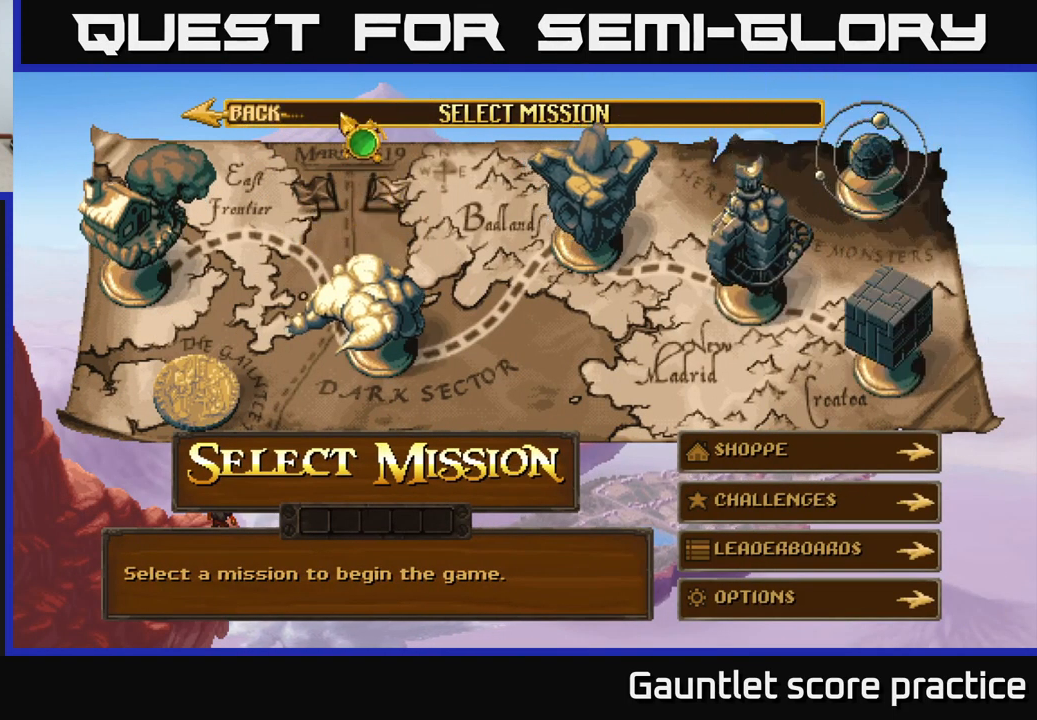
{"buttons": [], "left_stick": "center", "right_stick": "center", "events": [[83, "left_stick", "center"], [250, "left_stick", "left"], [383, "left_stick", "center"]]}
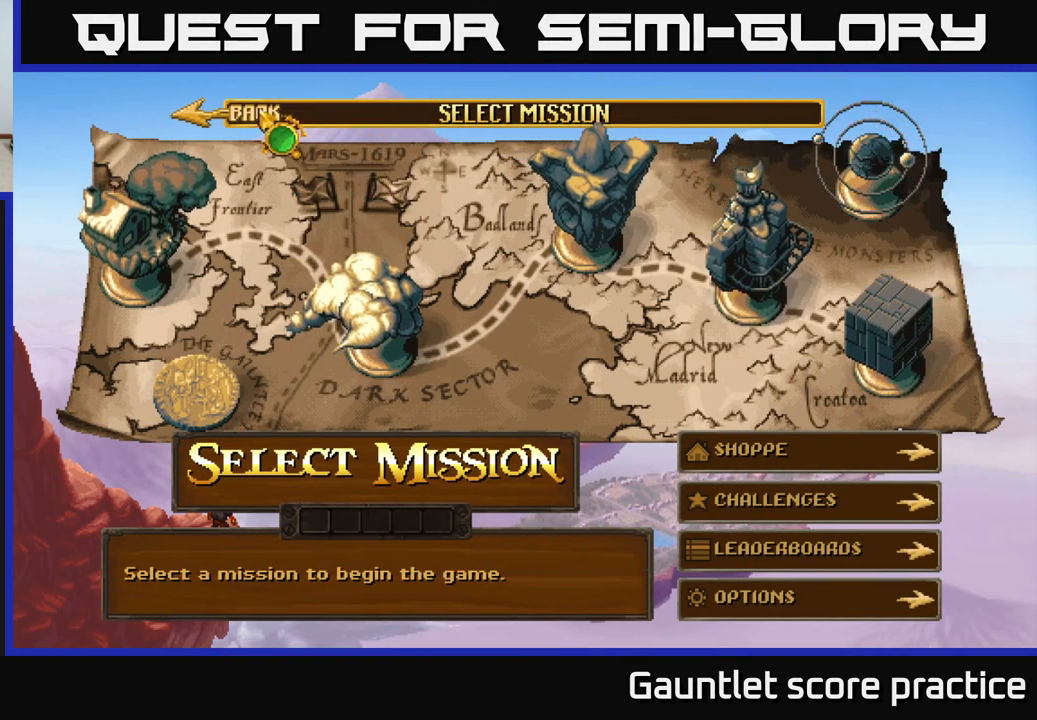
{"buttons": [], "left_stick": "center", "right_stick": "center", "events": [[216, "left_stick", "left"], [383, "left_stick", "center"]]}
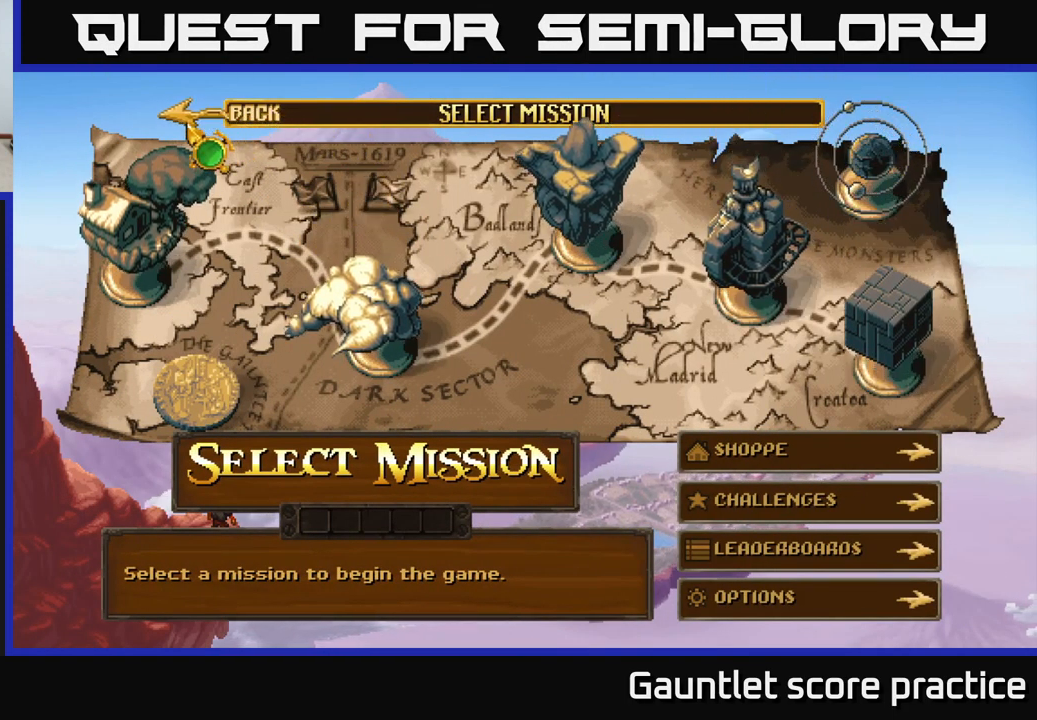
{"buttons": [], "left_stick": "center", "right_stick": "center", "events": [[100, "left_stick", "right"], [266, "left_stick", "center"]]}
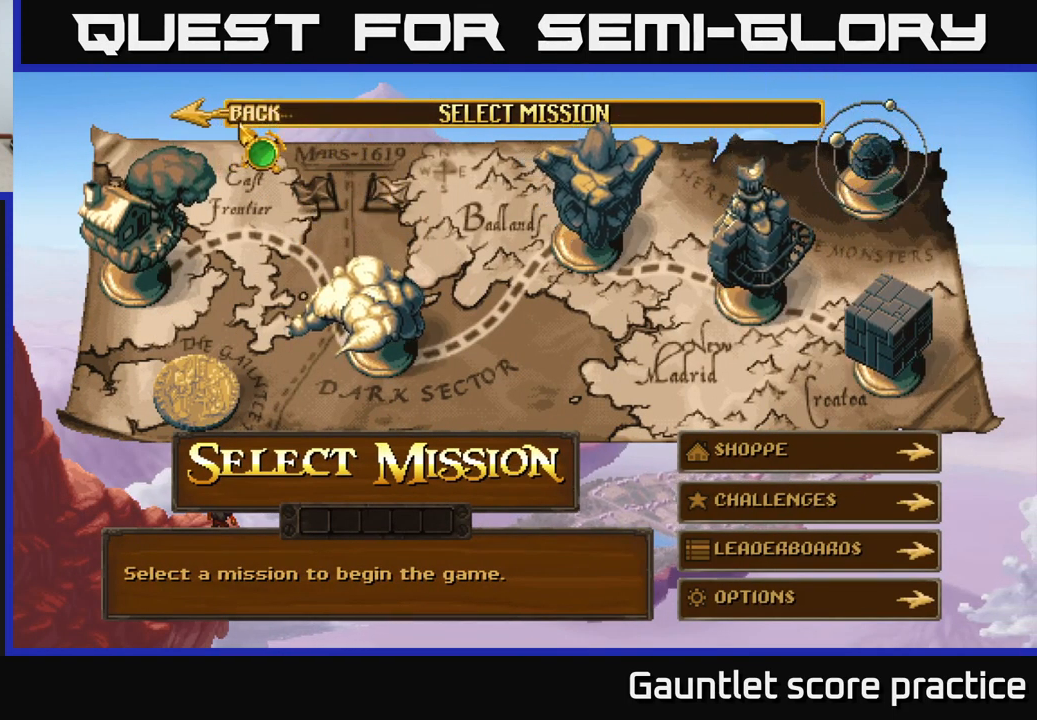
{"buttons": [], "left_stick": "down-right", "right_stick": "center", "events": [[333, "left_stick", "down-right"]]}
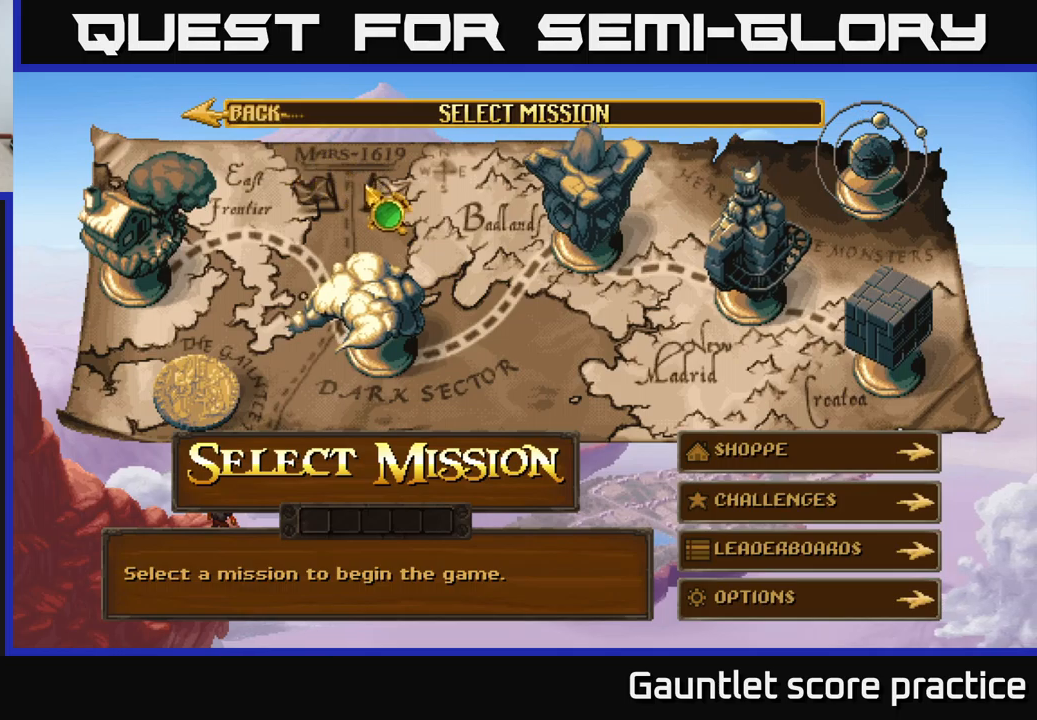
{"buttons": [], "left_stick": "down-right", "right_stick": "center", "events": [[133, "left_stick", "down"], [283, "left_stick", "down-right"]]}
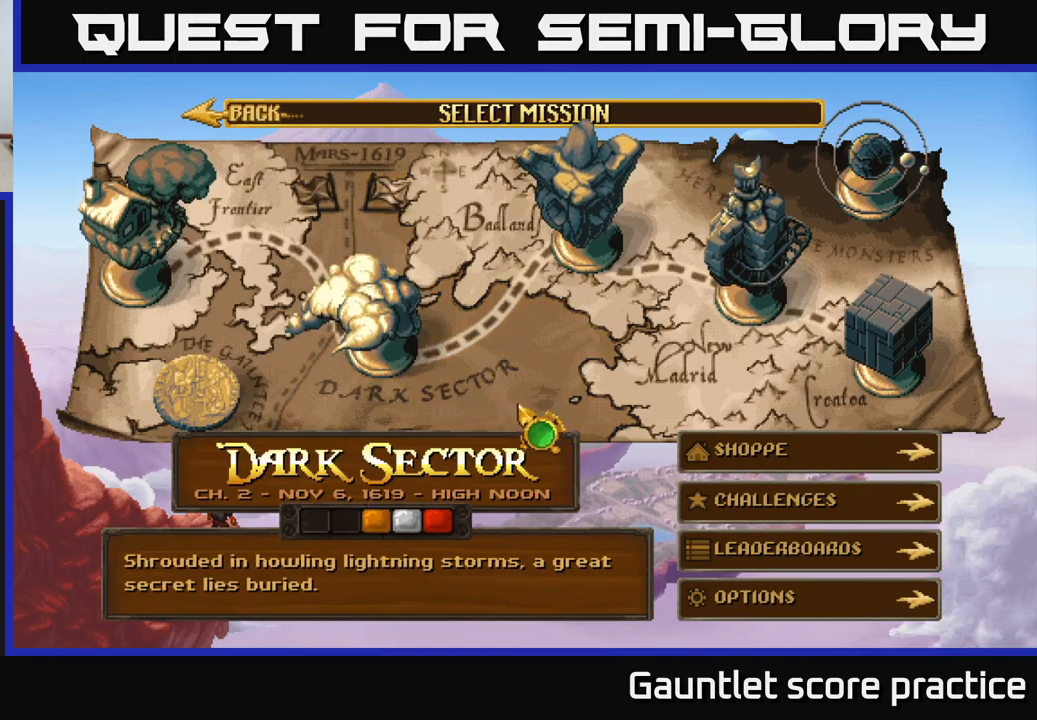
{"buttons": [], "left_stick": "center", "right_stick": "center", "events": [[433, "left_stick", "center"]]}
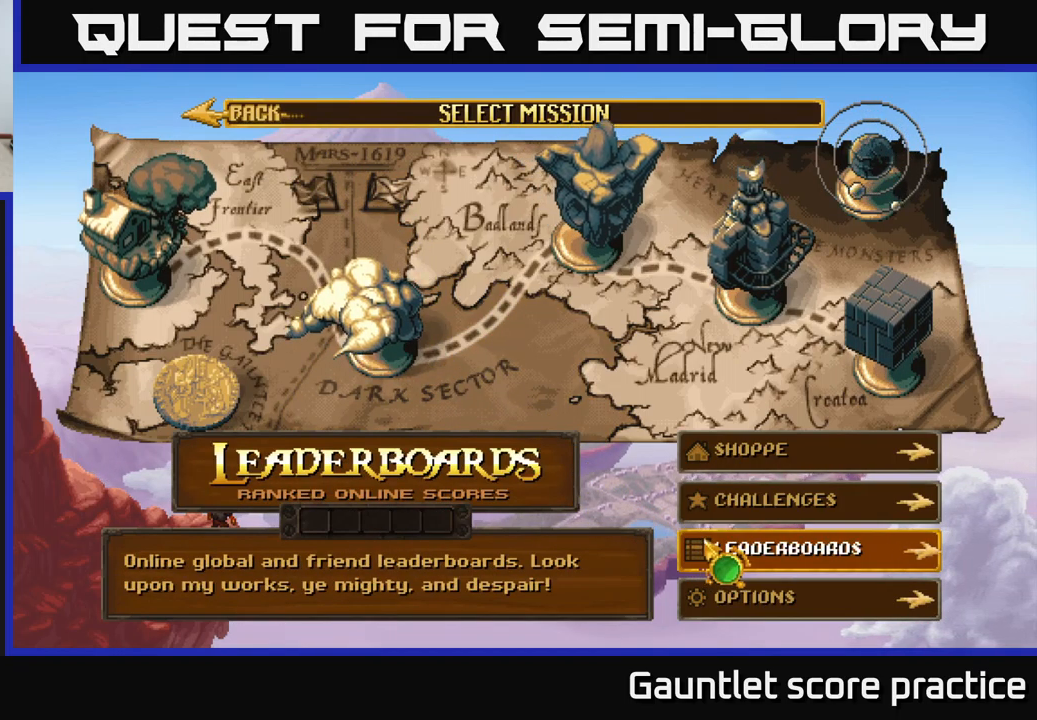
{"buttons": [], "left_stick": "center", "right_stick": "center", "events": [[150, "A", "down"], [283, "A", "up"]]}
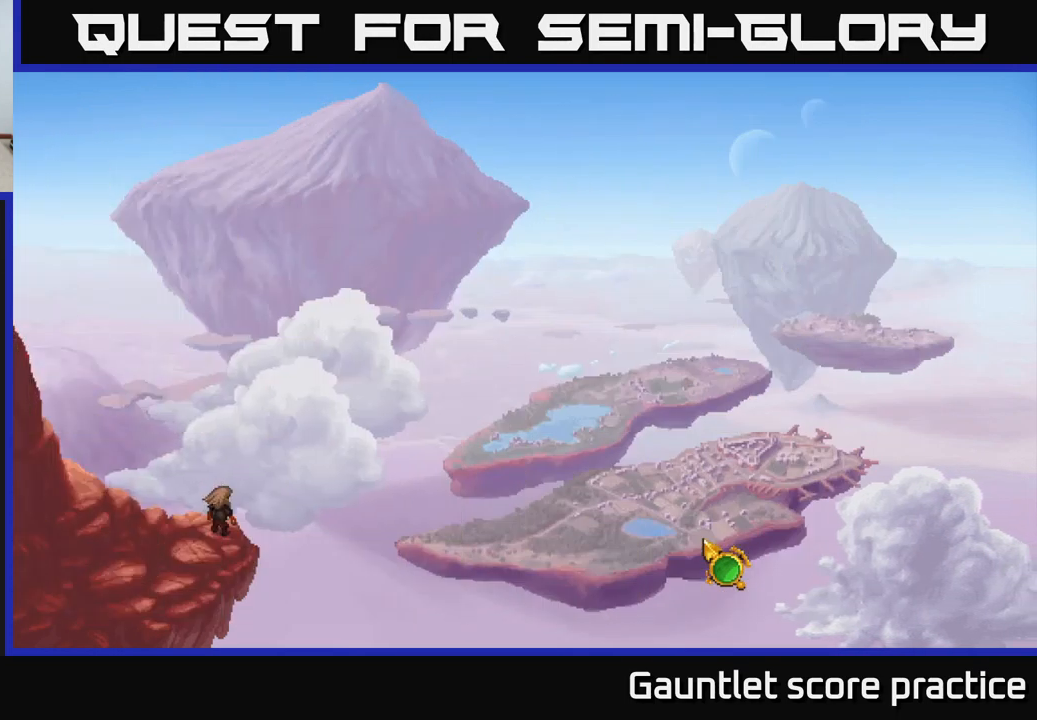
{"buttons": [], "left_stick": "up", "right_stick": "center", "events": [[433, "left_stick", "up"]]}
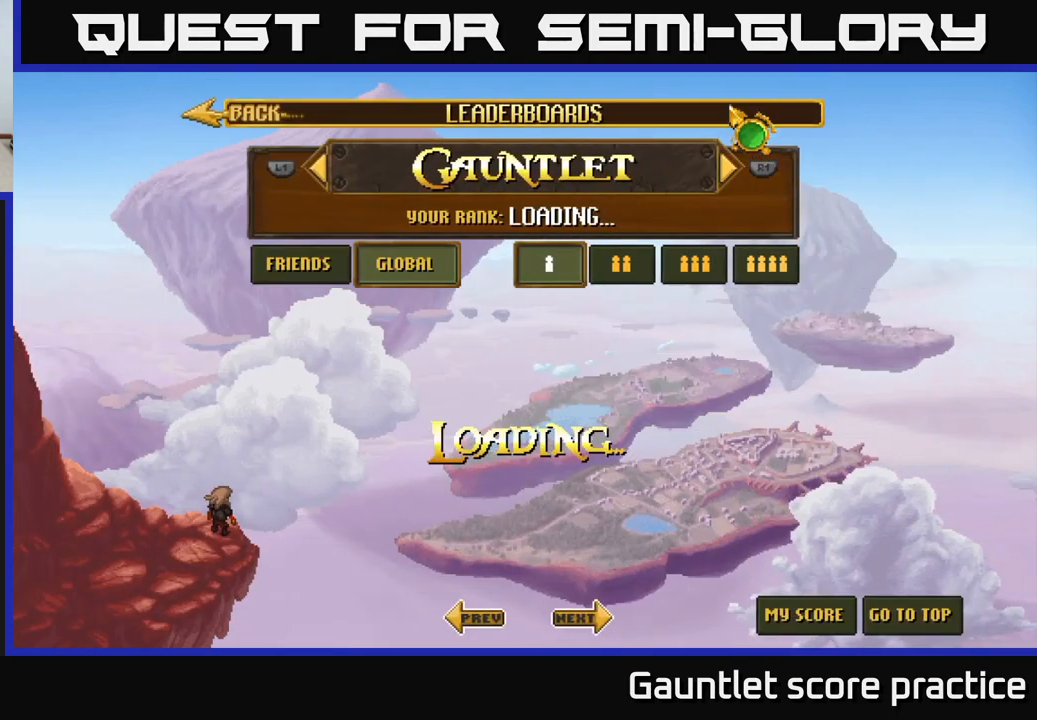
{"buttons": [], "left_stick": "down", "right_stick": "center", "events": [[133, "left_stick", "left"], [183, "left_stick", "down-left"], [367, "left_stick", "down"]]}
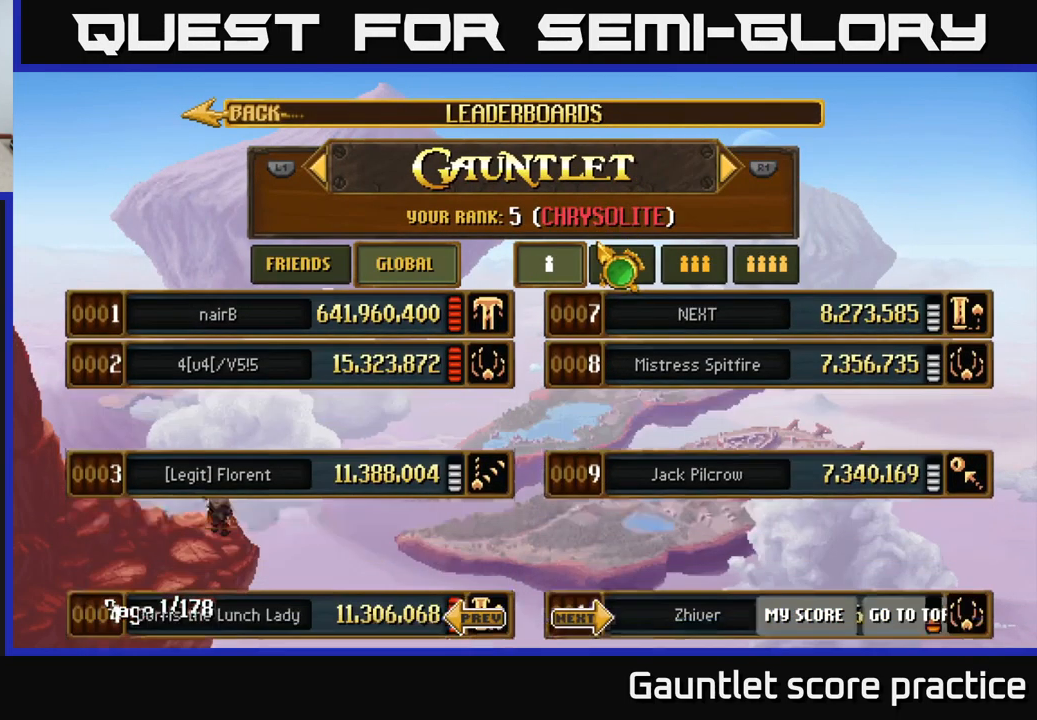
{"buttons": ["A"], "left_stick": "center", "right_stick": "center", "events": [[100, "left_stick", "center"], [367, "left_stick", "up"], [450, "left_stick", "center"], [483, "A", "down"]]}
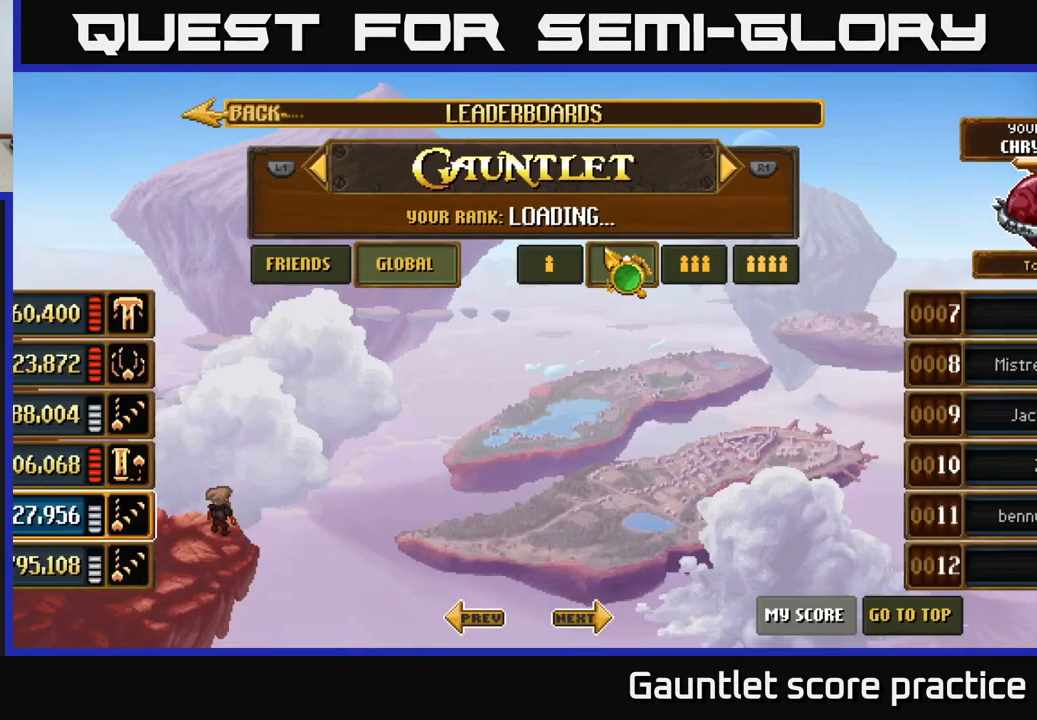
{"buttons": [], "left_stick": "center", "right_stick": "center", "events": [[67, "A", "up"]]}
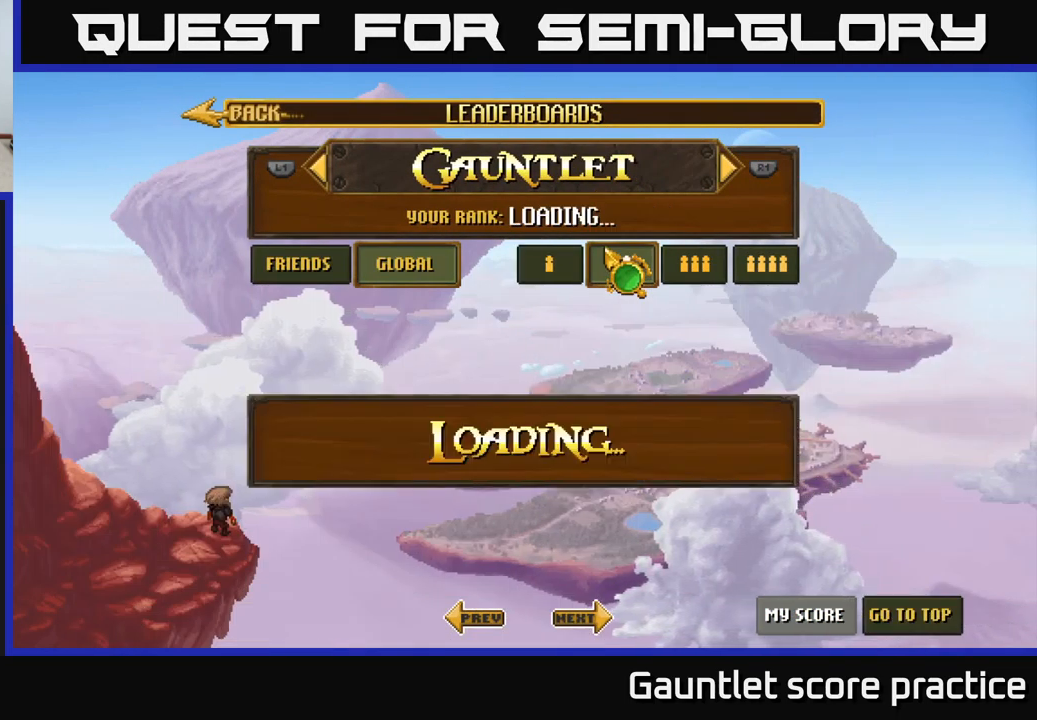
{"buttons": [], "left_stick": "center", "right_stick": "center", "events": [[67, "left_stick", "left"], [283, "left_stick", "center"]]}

----

-- What you should do --
Among the entries, find every line holding "down" and return it.

-- Response to the exercise --
{"buttons": [], "left_stick": "down-right", "right_stick": "center", "events": [[333, "left_stick", "down-right"]]}
{"buttons": [], "left_stick": "down-right", "right_stick": "center", "events": [[133, "left_stick", "down"], [283, "left_stick", "down-right"]]}
{"buttons": [], "left_stick": "center", "right_stick": "center", "events": [[150, "A", "down"], [283, "A", "up"]]}
{"buttons": [], "left_stick": "down", "right_stick": "center", "events": [[133, "left_stick", "left"], [183, "left_stick", "down-left"], [367, "left_stick", "down"]]}
{"buttons": ["A"], "left_stick": "center", "right_stick": "center", "events": [[100, "left_stick", "center"], [367, "left_stick", "up"], [450, "left_stick", "center"], [483, "A", "down"]]}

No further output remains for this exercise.